# What you should do:
Every line containing the word "down" is to be copied from the data below.

*** Records for the task Section Begins ***

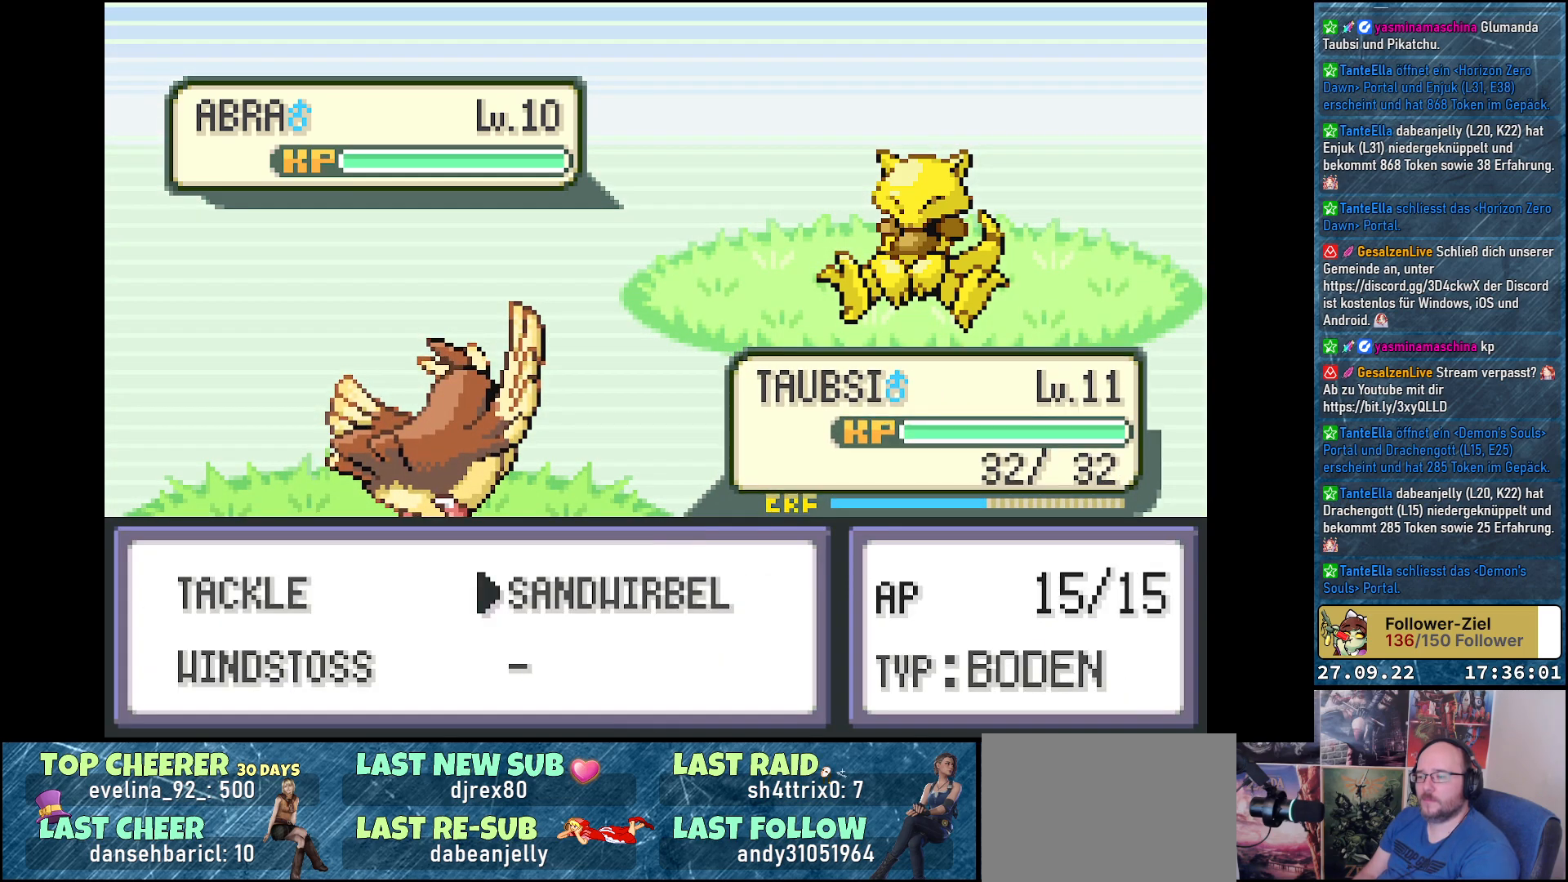
{"buttons": [], "left_stick": "center", "right_stick": "center", "events": [[17, "DPAD_RIGHT", "up"], [84, "B", "down"], [167, "B", "up"], [284, "B", "down"], [367, "B", "up"]]}
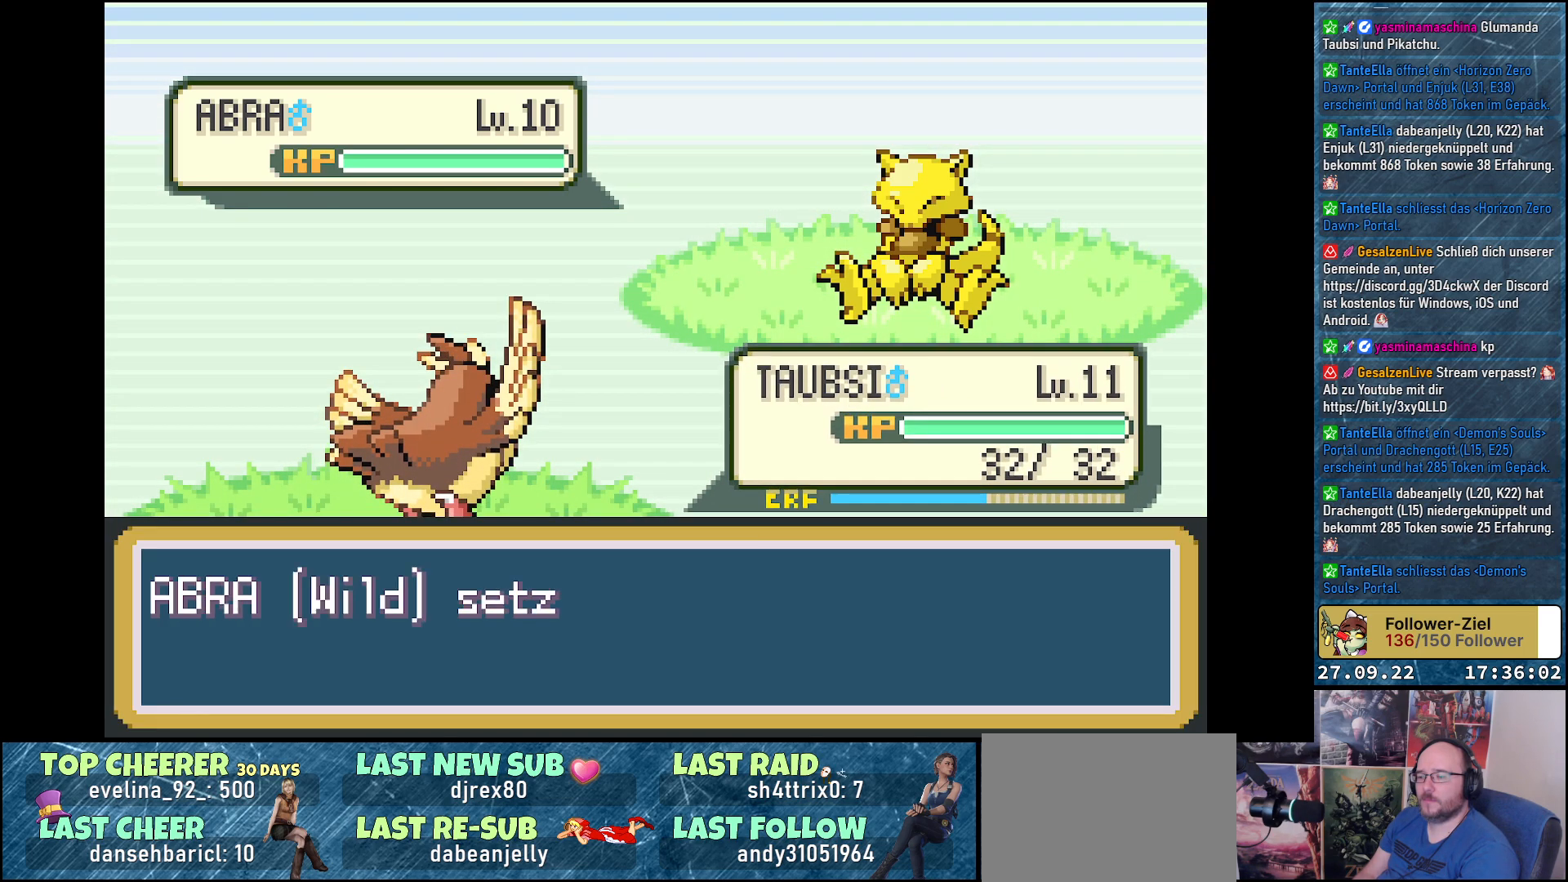
{"buttons": [], "left_stick": "center", "right_stick": "center", "events": []}
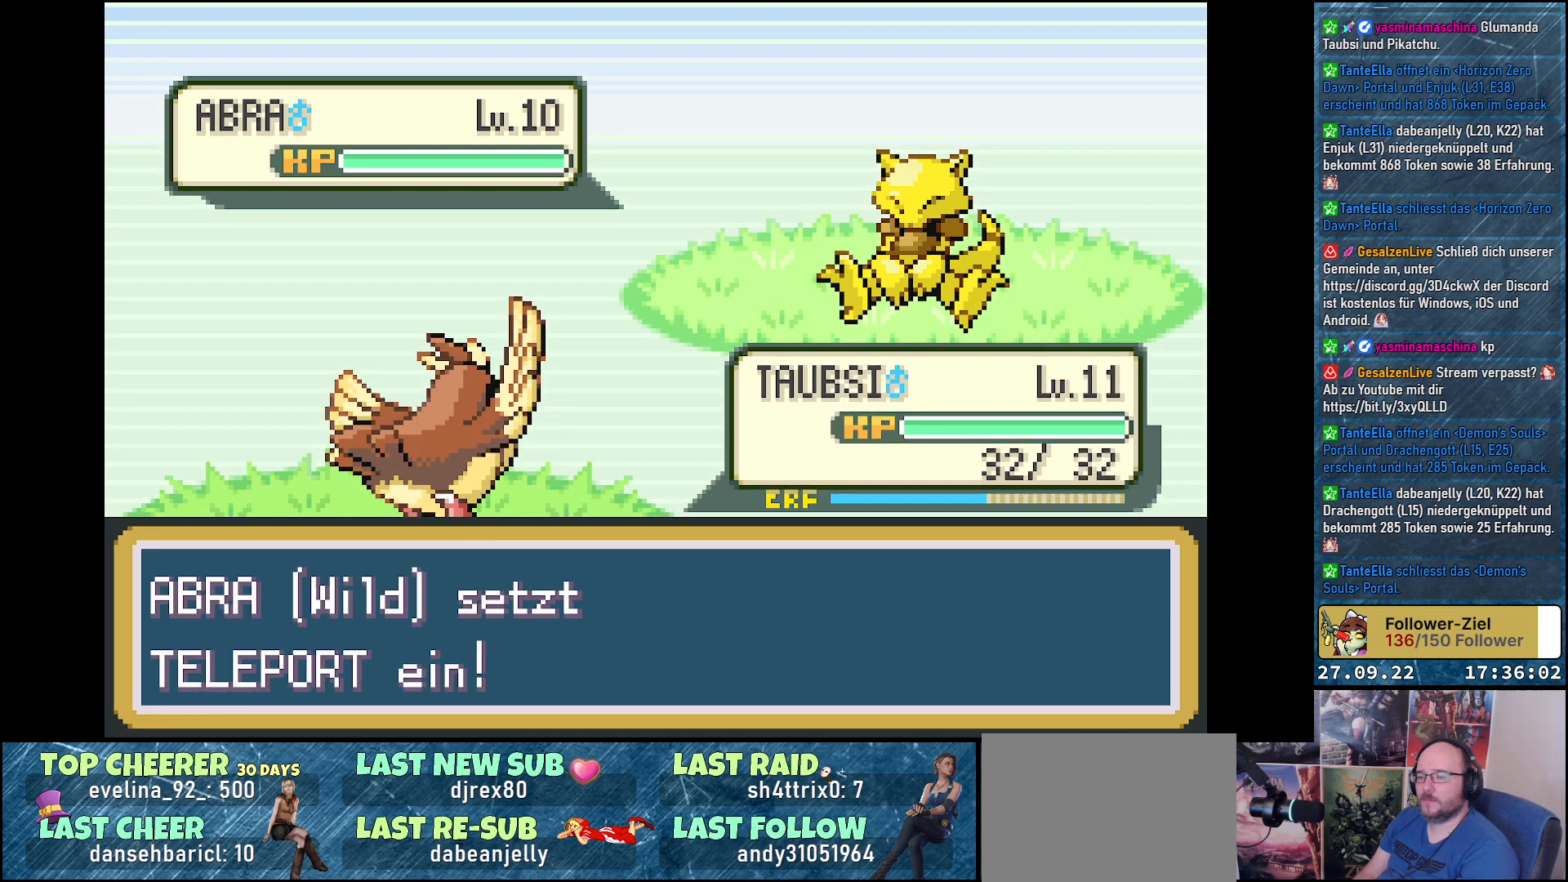
{"buttons": [], "left_stick": "center", "right_stick": "center", "events": [[267, "B", "down"], [351, "B", "up"]]}
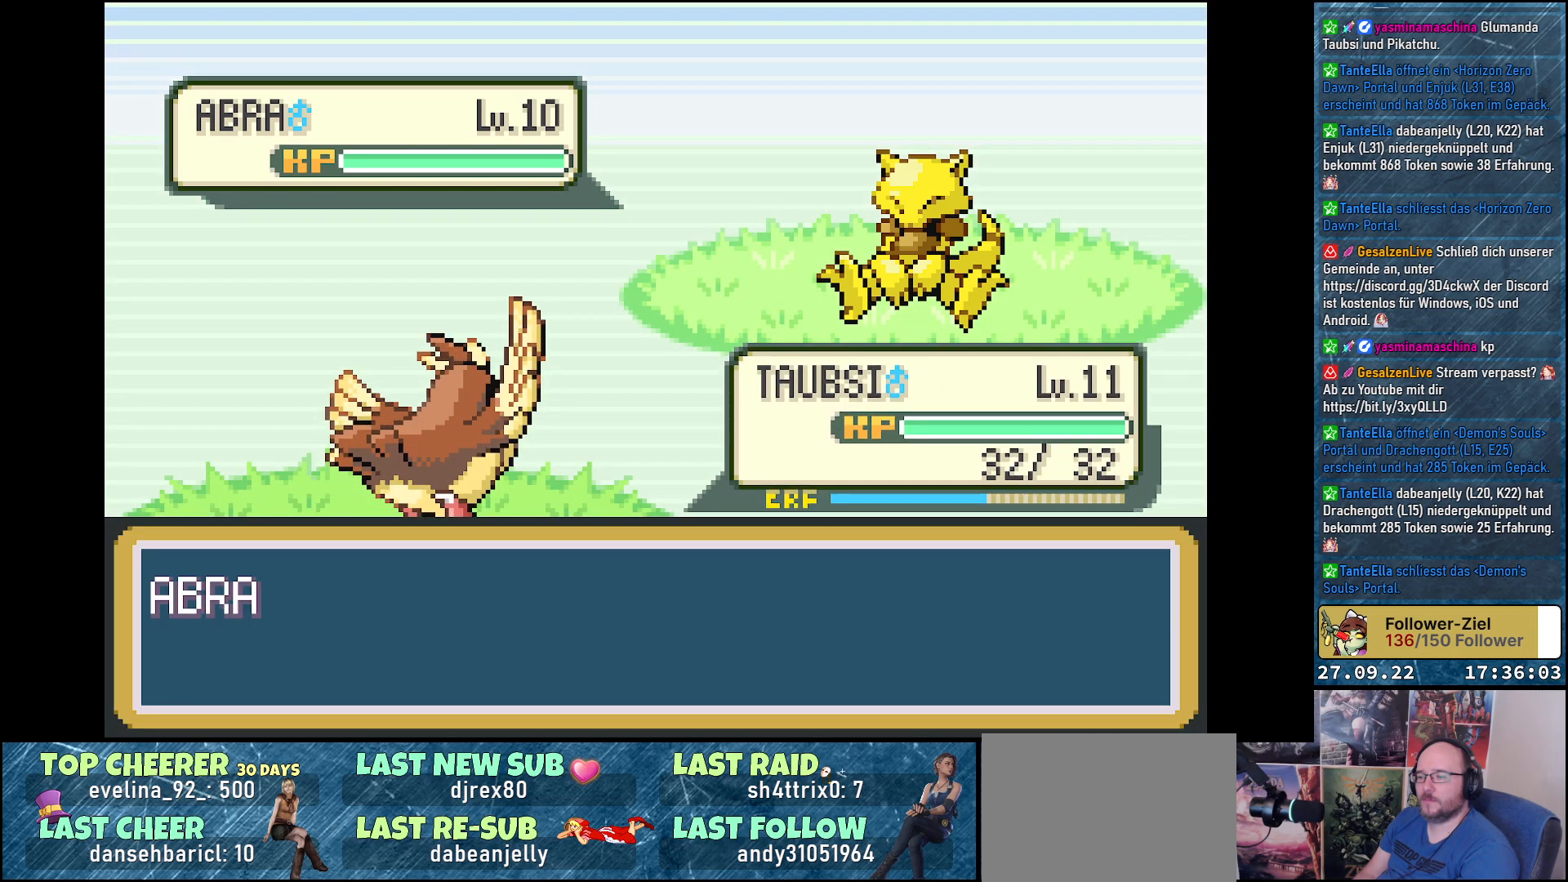
{"buttons": [], "left_stick": "center", "right_stick": "center", "events": []}
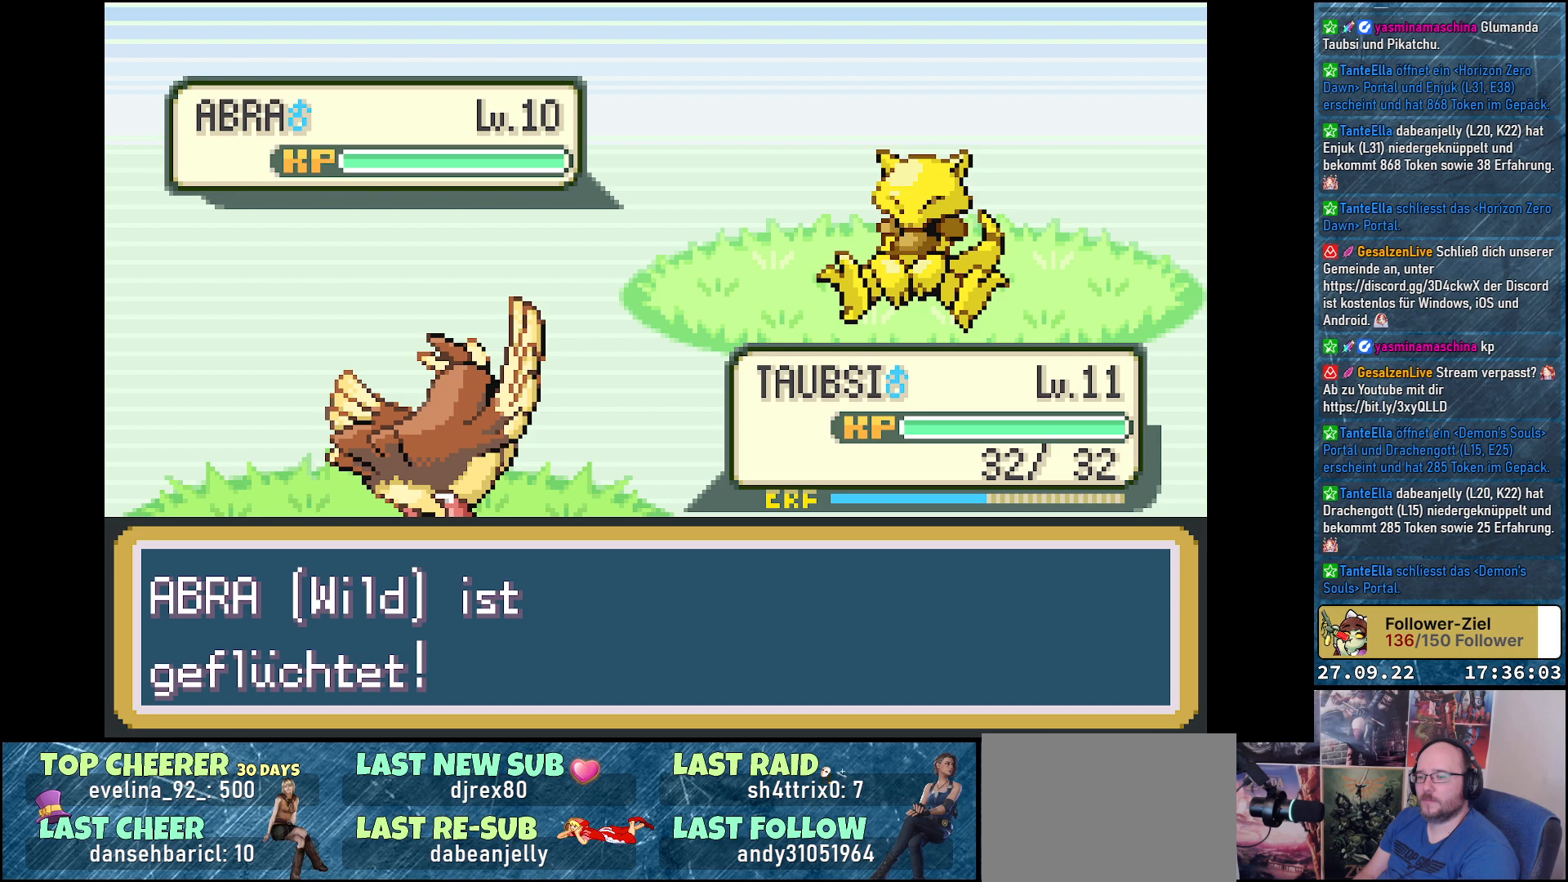
{"buttons": ["B"], "left_stick": "center", "right_stick": "center", "events": [[100, "B", "down"], [167, "B", "up"], [484, "B", "down"]]}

*** Records for the task Section Ends ***

# Task answer:
{"buttons": [], "left_stick": "center", "right_stick": "center", "events": [[17, "DPAD_RIGHT", "up"], [84, "B", "down"], [167, "B", "up"], [284, "B", "down"], [367, "B", "up"]]}
{"buttons": [], "left_stick": "center", "right_stick": "center", "events": [[267, "B", "down"], [351, "B", "up"]]}
{"buttons": ["B"], "left_stick": "center", "right_stick": "center", "events": [[100, "B", "down"], [167, "B", "up"], [484, "B", "down"]]}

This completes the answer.